Just because one or two characters (entities) might be expanded in size by 300% 
doesn't justify expanding an entire attribute by 30%, especially if it's a got 
enough length to it to justify having newlines in it.

----- Original Message -----
From: "Douglas Otis" <[EMAIL PROTECTED]>
To: "Marius Scurtescu" <[EMAIL PROTECTED]>
Cc: "Mark Wahl" <[EMAIL PROTECTED]>, "OpenID specs list" <specs@openid.net>
Sent: Wednesday, April 18, 2007 11:25:17 PM (GMT-0800) America/Los_Angeles
Subject: Re: encoding newlines in attribute values


On Apr 18, 2007, at 8:31 PM, Marius Scurtescu wrote:

> Base64 encoding is a pretty good candidate for binary data, but you
> cannot apply the same encoding to text fields.

RFC4648 "URL and Filename safe" Base 64 Alphabet might be a good choice.

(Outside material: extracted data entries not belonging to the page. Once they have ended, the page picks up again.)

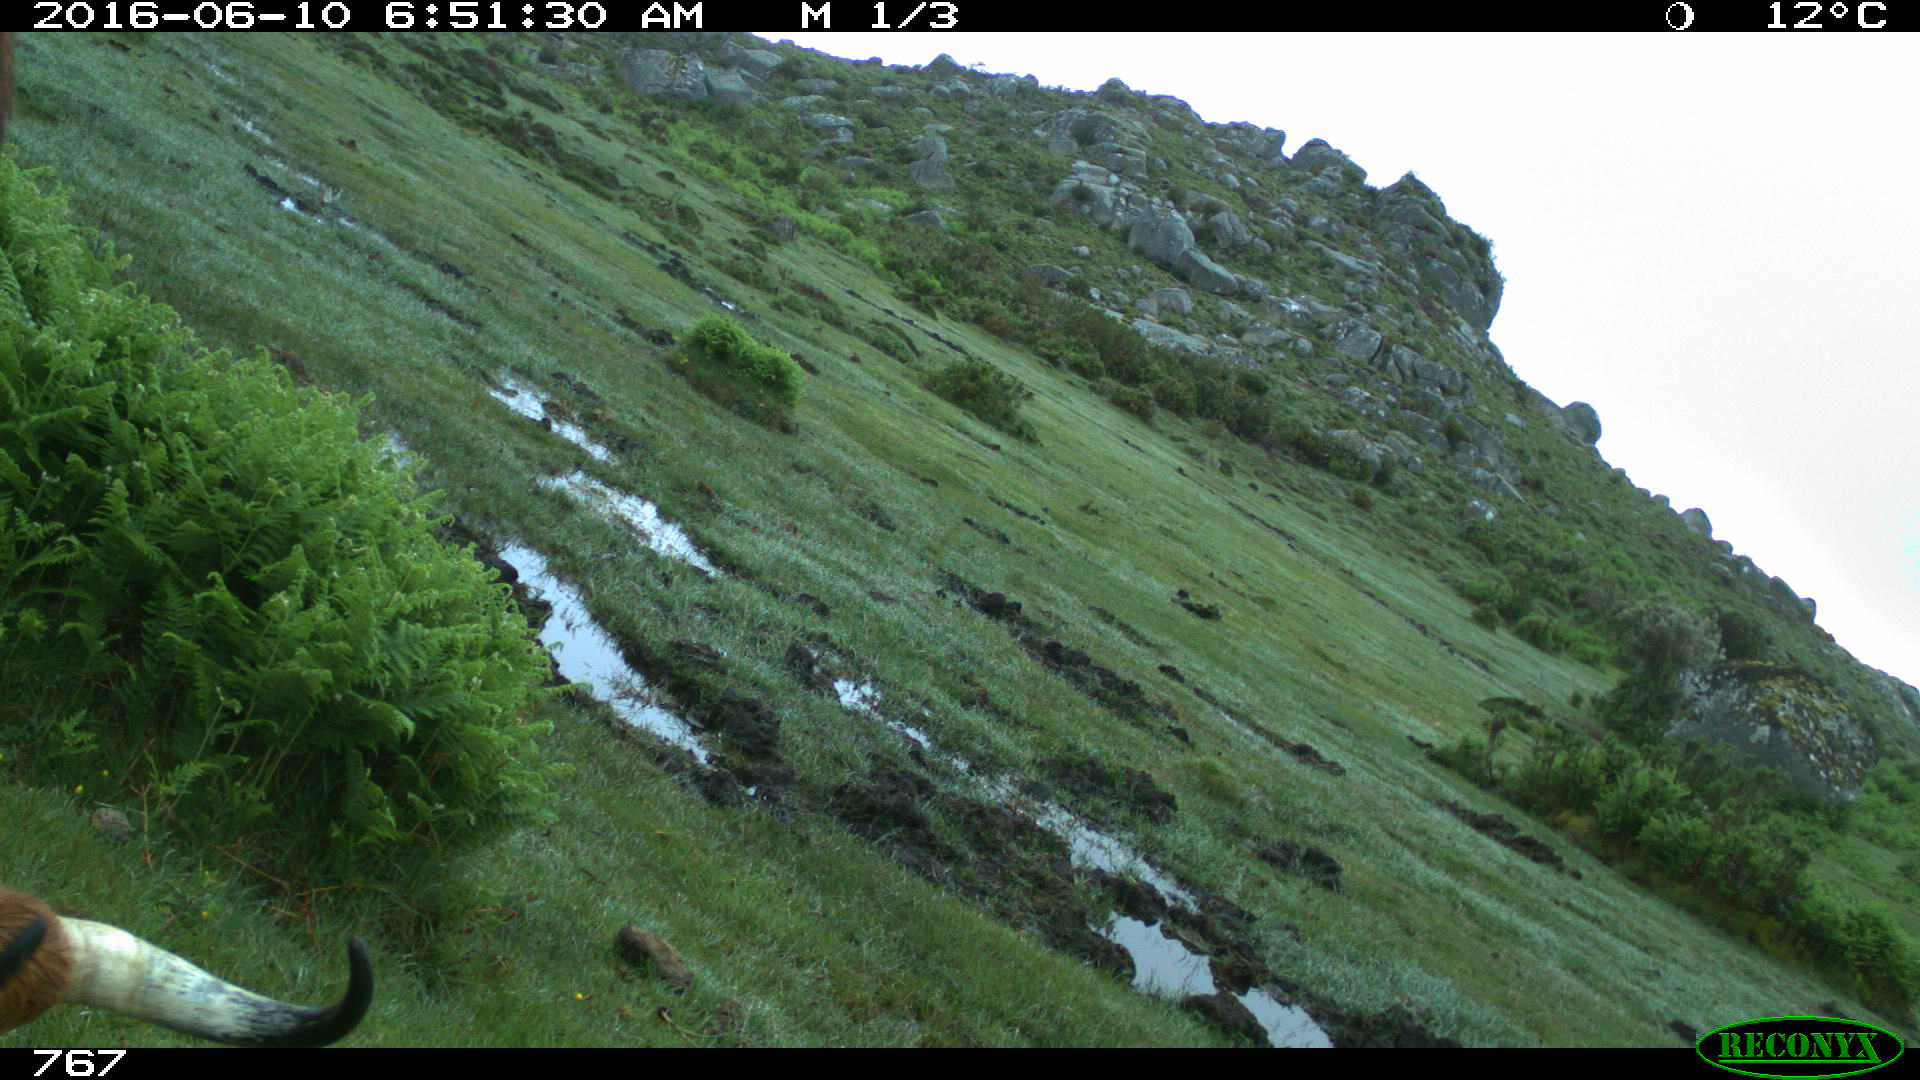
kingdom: Animalia
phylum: Chordata
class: Mammalia
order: Artiodactyla
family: Bovidae
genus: Bos
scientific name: Bos taurus
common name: Domesticated cattle
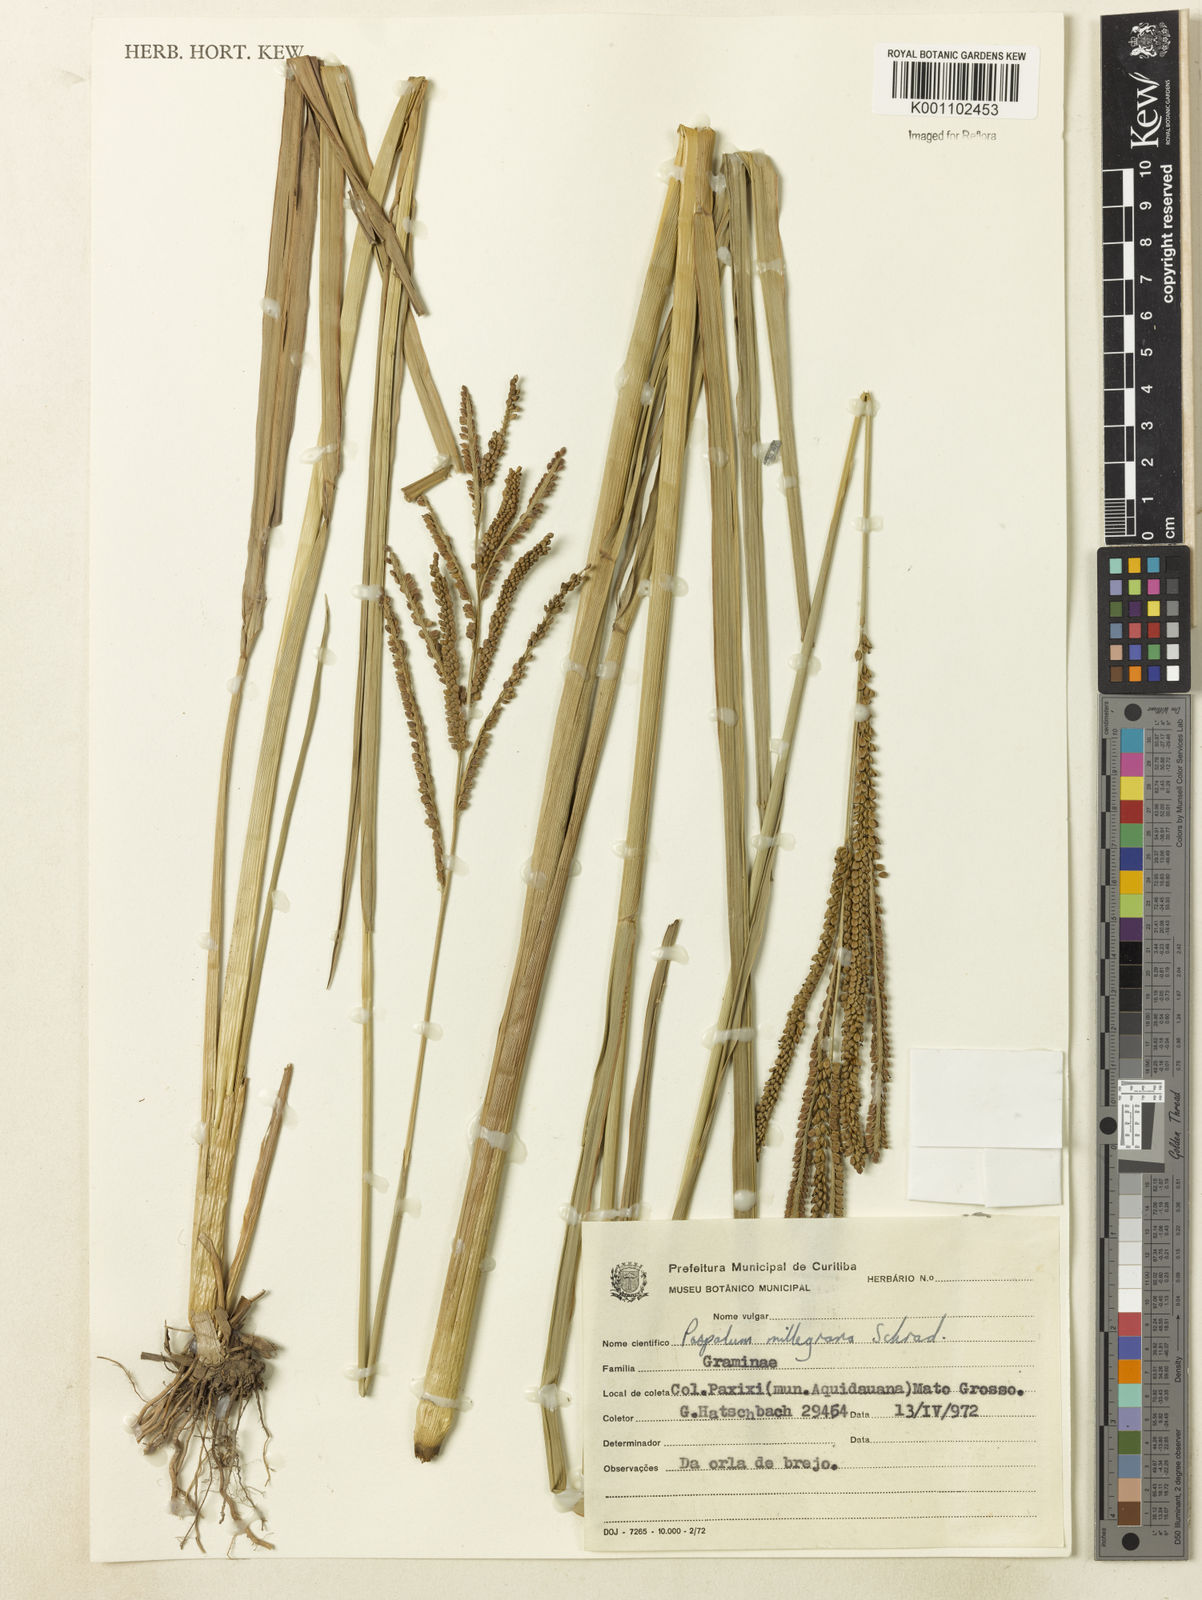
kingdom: Plantae
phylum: Tracheophyta
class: Liliopsida
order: Poales
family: Poaceae
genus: Paspalum
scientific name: Paspalum virgatum
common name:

> Applying base64, or similar encoding appropriate for binary data, to
> text fields has two drawbacks:
> - renders the field unreadable

Binary data is often unreadable.

> - increases the size of the field

Base 64 increases the size of the encoded element by about 30%.

> URL-encoding has the advantage that probably all web frameworks will
> have functions to encode and decode this format.

URL-encoding increases the size of the encoded element by 300%.